COVID-19 will spark a wave of creative filmmaking

When the pandemic began, the film industry underwent a tremendous loss. Most theatres have closed, and most production crews are too large for shooting to continue normally. However, crews for independent films were less affected due to their smaller crews and increased flexibility. Recent technological advancements have allowed films to be made for less money. Since the budget is lower, so are the stakes, and film companies are freer to experiment. 

In the 1990s, an unheard-of director named Robert Rodriguez wrote, directed and edited his independently produced action film “El Mariachi.” With one month to film and a crew of two people, the film turned out astonishingly well. The careful attention to detail and creative storytelling devices used by Rodriguez made up for the fact that the film cost a mere $7000 to make, less than a tenth of what most Hollywood films cost today. The people and major studios loved “El Mariachi” and many companies were eager to buy it and get Rodriguez on board with them to make more.

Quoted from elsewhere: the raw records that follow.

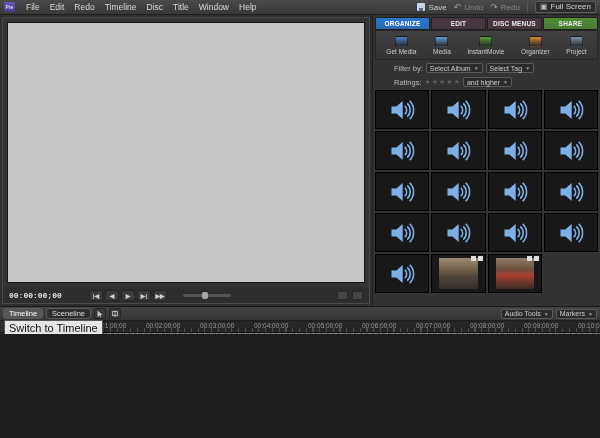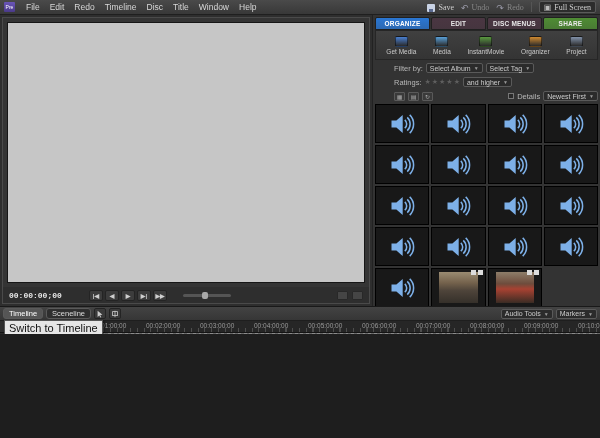--- a/index.html
+++ b/index.html
@@ -6,21 +6,21 @@
   body { background:#1e1e1e; font-family:"Liberation Sans", sans-serif; }
   .app { width:600px; height:334px; background:#2e2e2e; overflow:hidden; position:relative; display:flex; flex-direction:column; }
 
   
   .menubar { height:15px; flex:none; display:flex; align-items:center; padding:0 4px; gap:2px;
              background:linear-gradient(180deg,#4a4a4a,#383838); border-bottom:1px solid #1f1f1f; }
   .app-icon { width:11px; height:10px; background:linear-gradient(180deg,#6a55b8,#4a3a8a); color:#fff; font-size:5px;
               display:flex; align-items:center; justify-content:center; border-radius:1px; margin-right:4px; }
   .menu-item { font-size:8.5px; color:#d8d8d8; padding:0 5px; cursor:default; }
   .menubar-right { margin-left:auto; display:flex; align-items:center; gap:7px; font-size:8px; color:#cfcfcf; }
-  .mr-btn { display:flex; align-items:flex-end; gap:3px;font-family:Liberation Serif, serif; }
+  .mr-btn { display:flex; align-items:flex-start; gap:3px; }
   .mr-btn.disabled { color:#878787; }
   .floppy-icon { width:8px; height:8px; background:#c8d2e4; border-radius:1px; position:relative; display:inline-block; }
   .floppy-icon::after { content:""; position:absolute; left:2px; bottom:0; width:4px; height:3px; background:#5a6a90; }
   .arrow-icon { font-size:9px; line-height:8px; color:#9a9aa8; }
   .mr-sep { width:1px; height:10px; background:#555; }
   .framed { background:#2c2c2c; border:1px solid #5a5a5a; border-radius:2px; padding:0 4px; height:12px; }
   .fullscreen-icon { font-size:8px; color:#bbb; }
 
   
   .content { height:291px; flex:none; display:flex; }
@@ -215,32 +215,20 @@
             <span class="star">★</span>
             <span class="star">★</span>
             <span class="star">★</span>
           </span>
         <span class="dd">
           <span>and higher</span>
           <span class="caret">▼</span>
         </span>
       </div>
 
-      <div class="prow">
-        <span class="vicon">▦</span>
-        <span class="vicon">▤</span>
-        <span class="vicon">↻</span>
-        <span class="spacer"></span>
-        <span class="checkbox"></span>
-        <span>Details</span>
-        <span class="dd">
-          <span>Newest First</span>
-          <span class="caret">▼</span>
-        </span>
-      </div>
 
       <div class="grid">
           <div class="tile audio">
   <svg viewBox="0 0 40 40">
     <path d="M5 15 h7 l9 -8 v26 l-9 -8 h-7 z" fill="#7db0e8"></path>
     <path d="M24 14 a8 8 0 0 1 0 12" fill="none" stroke="#7db0e8" stroke-width="2.2"></path>
     <path d="M27.5 10.5 a13 13 0 0 1 0 19" fill="none" stroke="#7db0e8" stroke-width="2.2"></path>
     <path d="M31 7 a18 18 0 0 1 0 26" fill="none" stroke="#7db0e8" stroke-width="2.2"></path>
   </svg>
 </div>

Looking back at the past 10 years, the most popular films have been the most expensive and least innovative films. Nine of the top ten highest-grossing films from the 2010s are sequels. Audiences are choosing familiarity over creativity, but it is likely that coming out of the pandemic the studios will begin to vouch for a more independent style since this is likely to be what audiences will be used to, allowing more risks to be taken. 

There may be an unprecedented renaissance of independent filmmaking, and once audiences have tasted fresh ideas, there will be no going back. Even if studios are still controlling the production of most films, they will likely focus on experimenting if they know audiences are liking the new wave of creativity.